Extracted records:

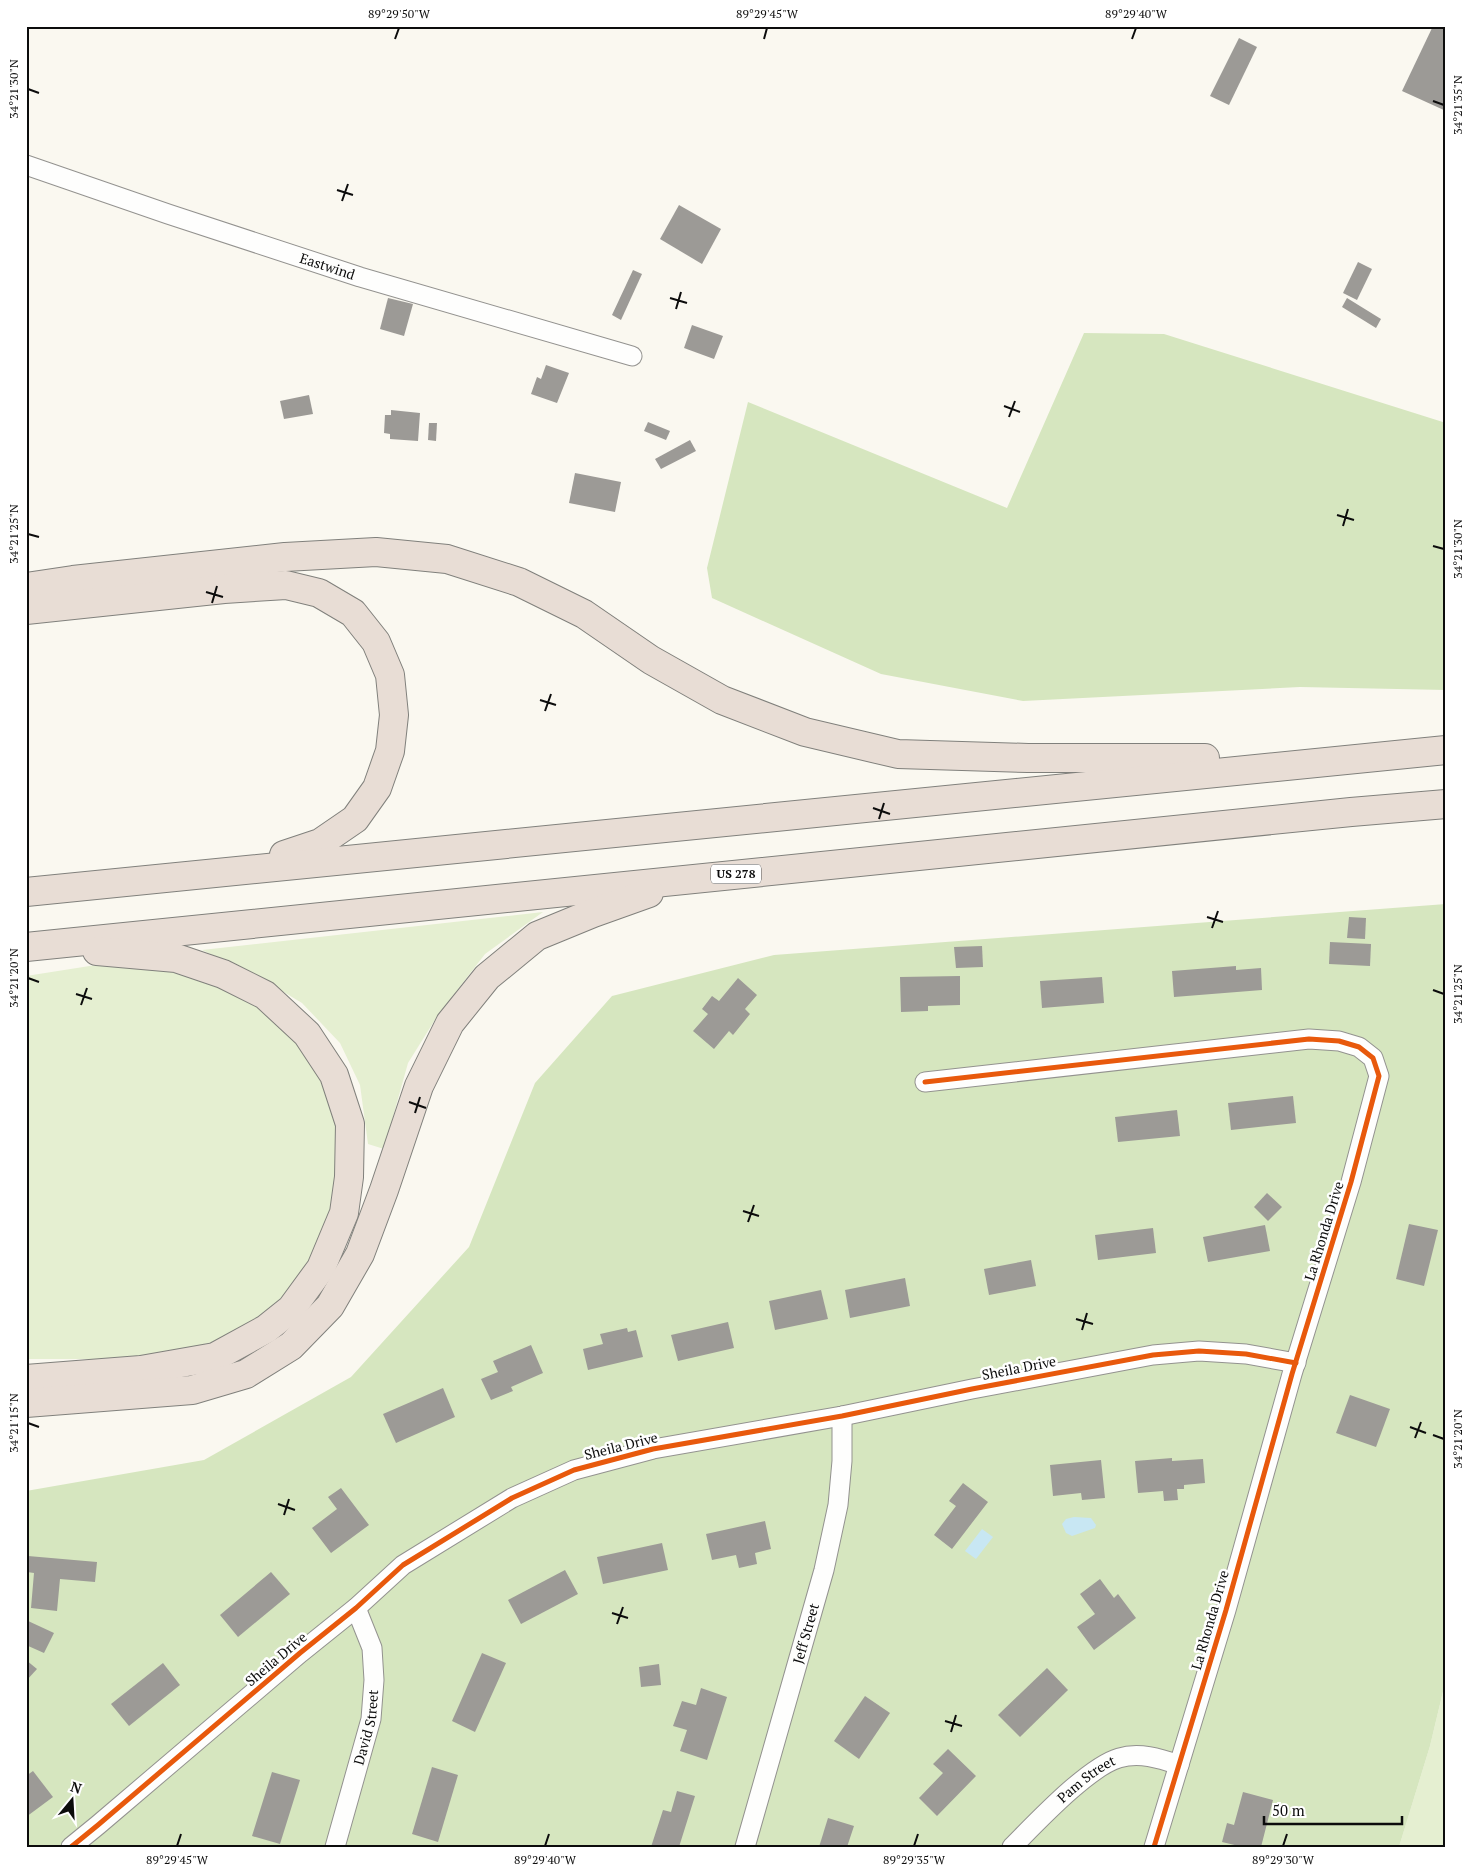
<svg xmlns="http://www.w3.org/2000/svg" width="1472" height="1873" viewBox="0 0 1472 1873" font-family="'PT Serif',serif">
  <rect width="100%" height="100%" fill="#faf8f0"/>
  <g fill="#e5efd1">
    <polygon points="543,912 485,954 438,1015 408,1063 384,1149 368,1144 360,1085 340,1043 302,1003 257,976 202,950"/>
    <polygon points="96,965 192,974 260,1003 314,1058 333,1104 342,1165 326,1232 294,1285 245,1333 149,1359 26,1359 26,976"/>
    <polygon points="1446,1679 1446,1847 1399,1847 1430,1746"/>
  </g>
  <g fill="#d6e6bf">
    <polygon points="1084,333 1164,334 1446,423 1446,690 1300,687 1023,701 881,674 712,598 707,568 748,402 1007,508"/>
    <polygon points="1446,904 1446,1679 1430,1746 1399,1847 26,1847 26,1491 204,1460 351,1377 469,1247 535,1083 612,996 774,955"/>
  </g>
  <g fill="#c8e7f3">
    <polygon points="1074,1517 1091,1518 1096,1525 1095,1528 1072,1536 1066,1533 1062,1524 1066,1519"/>
    <polygon points="982,1529 993,1537 976,1559 965,1551"/>
  </g>
  <g fill="#9c9a96">
    <polygon points="1433,26 1446,26 1446,111 1402,91"/>
    <polygon points="1239,38 1257,47 1229,105 1210,96"/>
    <polygon points="679,205 721,229 702,264 660,239"/>
    <polygon points="1358,262 1372,269 1357,300 1343,293"/>
    <polygon points="633,270 642,274 621,320 612,315"/>
    <polygon points="388,298 413,304 404,336 380,329"/>
    <polygon points="1347,298 1381,319 1376,328 1342,307"/>
    <polygon points="692,325 723,336 714,359 684,348"/>
    <polygon points="546,365 569,373 557,403 531,394 537,377 541,379"/>
    <polygon points="309,395 313,414 284,419 280,401"/>
    <polygon points="391,410 420,413 418,441 390,439 390,434 384,433 385,415 391,415"/>
    <polygon points="648,422 670,431 666,440 644,431"/>
    <polygon points="429,423 437,423 436,441 428,440"/>
    <polygon points="690,440 696,451 661,469 655,459"/>
    <polygon points="575,473 621,482 615,512 569,503"/>
    <polygon points="1349,917 1366,918 1365,939 1347,938"/>
    <polygon points="1330,942 1371,944 1370,966 1329,964"/>
    <polygon points="982,946 983,967 956,968 954,947"/>
    <polygon points="1236,966 1236,970 1261,968 1262,990 1174,997 1172,971"/>
    <polygon points="960,976 960,1005 928,1006 928,1011 901,1012 900,977"/>
    <polygon points="1102,977 1104,1003 1042,1008 1040,981"/>
    <polygon points="738,978 757,995 745,1009 750,1014 733,1035 729,1031 714,1049 693,1031 708,1014 702,1009 712,996 719,1001"/>
    <polygon points="1293,1096 1296,1123 1231,1130 1228,1103"/>
    <polygon points="1177,1110 1180,1136 1118,1142 1115,1117"/>
    <polygon points="1267,1193 1282,1207 1268,1221 1254,1207"/>
    <polygon points="1409,1224 1438,1230 1424,1286 1396,1279"/>
    <polygon points="1265,1225 1270,1251 1208,1262 1203,1237"/>
    <polygon points="1153,1228 1156,1253 1098,1260 1095,1235"/>
    <polygon points="1031,1260 1036,1286 989,1295 984,1269"/>
    <polygon points="905,1278 910,1306 850,1318 845,1290"/>
    <polygon points="821,1290 828,1319 775,1330 769,1301"/>
    <polygon points="728,1322 734,1348 678,1361 671,1335"/>
    <polygon points="627,1328 628,1332 636,1330 643,1357 588,1370 583,1349 603,1344 600,1334"/>
    <polygon points="531,1345 543,1373 511,1387 513,1391 491,1400 481,1379 498,1372 493,1361"/>
    <polygon points="443,1388 455,1417 396,1443 383,1414"/>
    <polygon points="1350,1395 1390,1409 1376,1447 1336,1433"/>
    <polygon points="1172,1458 1172,1461 1203,1459 1205,1483 1184,1485 1184,1489 1177,1489 1178,1500 1164,1501 1163,1491 1138,1493 1135,1461"/>
    <polygon points="1101,1460 1105,1498 1082,1500 1081,1493 1053,1496 1050,1465"/>
    <polygon points="963,1483 988,1502 952,1549 934,1535 956,1506 949,1501"/>
    <polygon points="341,1488 369,1525 331,1553 312,1528 337,1509 328,1497"/>
    <polygon points="765,1521 771,1549 755,1553 757,1564 739,1568 736,1555 712,1560 706,1534"/>
    <polygon points="662,1543 668,1570 603,1584 597,1557"/>
    <polygon points="28,1556 97,1562 95,1582 60,1579 57,1611 31,1608 34,1573 27,1572"/>
    <polygon points="565,1570 578,1594 521,1624 508,1600"/>
    <polygon points="271,1572 290,1594 238,1637 220,1615"/>
    <polygon points="1100,1579 1114,1598 1118,1594 1136,1618 1094,1650 1077,1627 1095,1614 1080,1594"/>
    <polygon points="26,1620 54,1633 44,1653 26,1645"/>
    <polygon points="482,1653 506,1663 475,1732 452,1721"/>
    <polygon points="26,1660 37,1669 26,1681"/>
    <polygon points="163,1663 180,1685 129,1726 111,1704"/>
    <polygon points="659,1664 661,1685 641,1687 639,1667"/>
    <polygon points="1047,1668 1068,1690 1020,1737 998,1715"/>
    <polygon points="701,1688 727,1697 707,1760 680,1751 687,1730 673,1726 682,1701 696,1705"/>
    <polygon points="865,1696 890,1713 859,1759 834,1741"/>
    <polygon points="948,1749 976,1776 937,1816 919,1798 943,1773 933,1764"/>
    <polygon points="432,1767 458,1775 438,1842 412,1834"/>
    <polygon points="33,1771 53,1797 26,1817 26,1776"/>
    <polygon points="272,1772 300,1780 280,1844 252,1836"/>
    <polygon points="677,1791 695,1796 679,1847 651,1847 663,1810 671,1812"/>
    <polygon points="1243,1792 1273,1800 1261,1847 1243,1847 1222,1842 1227,1823 1234,1825"/>
    <polygon points="828,1818 854,1826 847,1847 819,1847"/>
  </g>
  <g fill="none" stroke-linecap="round" stroke-linejoin="round">
    <g stroke="#93928f" stroke-width="21">
      <g id="street">
        <path id="s1" d="M26,165L168,214L360,277L632,356"/>
        <polyline points="925,1082 1309,1039 1339,1041 1359,1047 1373,1058 1379,1076 1351,1182 1292,1374 1226,1610 1154,1847"/>
        <polyline points="71,1847 98,1825 300,1653 356,1608 403,1565 512,1498 574,1470 653,1449 842,1416 972,1389 1153,1355 1199,1351 1246,1354 1296,1363"/>
        <path id="s2" d="M335,1847L371,1719L374,1680L372,1648L356,1608"/>
        <path id="s3" d="M745,1847L824,1570L838,1505L842,1461V1416"/>
        <path id="s4" d="M1012,1847C1036,1823 1088,1767 1119,1758C1139,1752 1159,1758 1179,1765"/>
      </g>
    </g>
    <g stroke="#80807c" stroke-width="30">
      <g id="highway">
        <polyline points="26,587 73,580 285,557 376,552 447,559 519,582 584,614 651,660 722,700 805,732 898,754 1028,758 1205,758"/>
        <polyline points="26,610 224,589 286,585 319,593 353,613 376,642 390,675 394,715 390,751 377,788 355,819 320,843 284,855"/>
        <polyline points="26,892 1446,750"/>
        <polyline points="26,947 1351,812 1446,804"/>
        <polyline points="26,1379 141,1370 215,1357 266,1329 291,1309 321,1268 344,1213 349,1177 350,1124 334,1075 307,1034 265,995 223,974 176,958 97,951"/>
        <polyline points="26,1403 192,1390 246,1374 291,1346 330,1306 360,1254 384,1190 419,1086 450,1023 487,977 537,936 593,913 649,893"/>
      </g>
    </g>
    <use href="#street" stroke="#fefefd" stroke-width="19"/>
    <use href="#highway" stroke="#e8ddd5" stroke-width="28"/>
    <g stroke="#fff" stroke-width="8">
      <g id="cycleway">
        <polyline points="925,1082 1309,1039 1339,1041 1359,1047 1373,1058 1379,1076 1351,1182 1292,1374 1226,1610 1154,1847"/>
        <polyline points="71,1847 98,1825 300,1653 356,1608 403,1565 512,1498 574,1470 653,1449 842,1416 972,1389 1153,1355 1199,1351 1246,1354 1296,1363"/>
      </g>
    </g>
    <use href="#cycleway" stroke="#e8590c" stroke-width="5"/>
  </g>
  <path fill="none" stroke="#0c0c0c" stroke-width="2" d="M395,39L399,28M764,39L767,28M1132,39L1136,28M28,89L39,93M1433,101L1444,105M337,190L353,195M342,201L348,184M670,298L687,303M676,309L681,292M1004,406L1020,412M1009,417L1015,401M1337,515L1354,520M1343,526L1348,509M28,534L39,537M1433,546L1444,549M206,592L223,597M212,603L217,586M540,700L556,705M545,711L551,694M873,808L890,814M879,819L884,803M1207,917L1223,922M1212,928L1218,911M28,978L39,982M1433,990L1444,994M76,994L92,999M81,1005L87,988M409,1102L426,1108M415,1113L420,1097M743,1211L759,1216M748,1222L754,1205M1076,1319L1093,1324M1082,1330L1087,1313M28,1423L39,1427M1410,1427L1426,1433M1433,1435L1444,1439M1415,1438L1421,1422M278,1504L295,1510M284,1515L289,1499M612,1613L628,1618M617,1624L623,1607M945,1721L962,1726M951,1732L956,1715M177,1846L181,1834M545,1846L549,1834M914,1846L918,1834M1283,1846L1287,1834"/>
  <g text-anchor="middle" stroke-width="5" stroke-linejoin="round" paint-order="stroke">
    <rect fill="#fff" stroke="#555" stroke-width="1" x="711" y="864.5" width="50" height="19" rx="4"/>
    <g font-size="12" font-weight="bold" fill="#0c0c0c">
      <text x="736" y="878">US 278</text>
    </g>
    <g font-size="14" fill="#0c0c0c" stroke="#fff">
      <text dy="5" stroke="none"><textPath href="#s1" startOffset="318">Eastwind</textPath></text>
      <text transform="translate(1324 1231) rotate(-73)" y="5">La Rhonda Drive</text>
      <text transform="translate(1019 1368) rotate(-11)" y="5">Sheila Drive</text>
      <text transform="translate(621 1446) rotate(-14)" y="5">Sheila Drive</text>
      <text transform="translate(1210 1620) rotate(-74)" y="5">La Rhonda Drive</text>
      <text dy="5" stroke="none"><textPath href="#s3" startOffset="222">Jeff Street</textPath></text>
      <text transform="translate(276 1659) rotate(-40)" y="5">Sheila Drive</text>
      <text dy="5" stroke="none"><textPath href="#s2" startOffset="124">David Street</textPath></text>
      <text dy="5" stroke="none"><textPath href="#s4" startOffset="101">Pam Street</textPath></text>
    </g>
  </g>
  <rect width="1472" height="1873" fill="none" stroke="#ffffff" stroke-width="55"/>
  <g transform="translate(72 1800) rotate(18)" stroke="#ffffff" stroke-width="4" paint-order="stroke">
  <path d="M0-4L9 19L0 12L-9 19Z" fill="#0c0c0c"/>
  <text y="-8" font-size="14" font-weight="bold" text-anchor="middle" fill="#0c0c0c">N</text>
  </g>
  <path d="M1264 1816v8h138v-8" fill="none" stroke="#0c0c0c" stroke-width="2.5"/>
  <text x="1272" y="1816" font-size="15" fill="#0c0c0c" stroke="#ffffff" stroke-width="4" paint-order="stroke">50 m</text>
  <rect x="28" y="28" width="1416" height="1818" fill="none" stroke="#0c0c0c" stroke-width="2"/>
  <g font-size="12" text-anchor="middle" fill="#0c0c0c">
    <text x="399" y="18">89°29'50"W</text>
    <text x="767" y="18">89°29'45"W</text>
    <text x="1136" y="18">89°29'40"W</text>
    <text transform="translate(14 89) rotate(-90)" y="4">34°21'30"N</text>
    <text transform="translate(1458 105) rotate(-90)" y="4">34°21'35"N</text>
    <text transform="translate(14 534) rotate(-90)" y="4">34°21'25"N</text>
    <text transform="translate(1458 549) rotate(-90)" y="4">34°21'30"N</text>
    <text transform="translate(14 978) rotate(-90)" y="4">34°21'20"N</text>
    <text transform="translate(1458 994) rotate(-90)" y="4">34°21'25"N</text>
    <text transform="translate(14 1423) rotate(-90)" y="4">34°21'15"N</text>
    <text transform="translate(1458 1439) rotate(-90)" y="4">34°21'20"N</text>
    <text x="177" y="1864">89°29'45"W</text>
    <text x="545" y="1864">89°29'40"W</text>
    <text x="914" y="1864">89°29'35"W</text>
    <text x="1283" y="1864">89°29'30"W</text>
  </g>
</svg>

Requirement:
Go over the entries above and say how many lines hold the string "highway", with no other text.

Solution to this problem:
2